Depictions of women were rare in the genre of landscape painting. Usually, at that time, women were denied an intense intellectual activity and were considered as nature (Pohl 181). Elizabeth Jones notes that women represented a body, the world of senses and the earth, while men represented the mind, the world of art, science, and industry (181). Being a Puritan country, the United States did not encourage much of nude painting. The existing female nudes were very insignificant in their quantity, in contrast to Europe. They were usually depicted on the backdrop of the luscious scenery. Lily Martin Spencer combined both women and nature choosing family scenes or portraits in the midst of a Claude-like landscape in her paintings.

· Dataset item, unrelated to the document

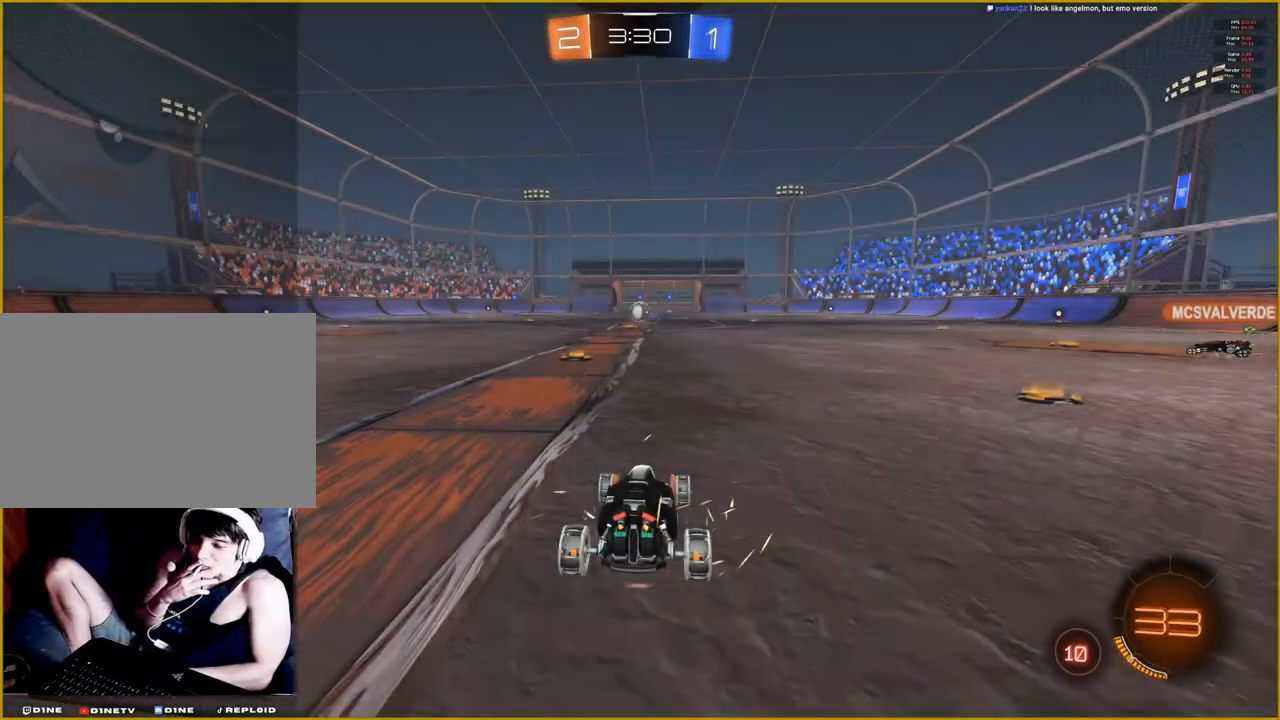
{"buttons": [], "left_stick": "center", "right_stick": "center", "events": []}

The Americans remembered that they were a new nation, which meant they did not have much of their own history and culture as well. To gain some cultural experience and mastery, they visited Europe and learned from European artists. Early American landscape paintings followed the European tradition, mainly, English, and, to some extent, Italian. Pohl remarks about the influences of the picturesque tradition popular in England in the second half of the 18th century. This, in its turn, was inspired by the French landscape painters Claude Lorrain and Nicolas Poussin (Pohl 146). Church and Cole showed a significant reliance on the Italian tradition. Despite not leaving many oil studies of the Italian ruins, the artists had many sketches and exhibited the Italian influence as a major or minor theme (Jaffe vii). Nicolai Cikovsky indicates how George Inness

Found in the contemporary American scene a visual and expressive analogy between the railroad roundhouse “secular and utilitarian, a shrine of … American progress and enterprise” and St. Pete’s in Rome, another shrine, the symbol … of what evoked and exemplified for American … the past. (Jaffe vii)

Landscape painting had been popular in the United States for a long time. As early as the 1820s, wealthy classes, that had the taste for paintings, “valued [landscapes] as a form of aesthetic experience” (Pohl 146). The 19th century was the time when “an American artistic identity was vigorously formed” (Novak, American xiv). With Christianity, nationalism, and science as the main concepts, the early American landscape painting can be viewed as a reflection of the American nature of that period.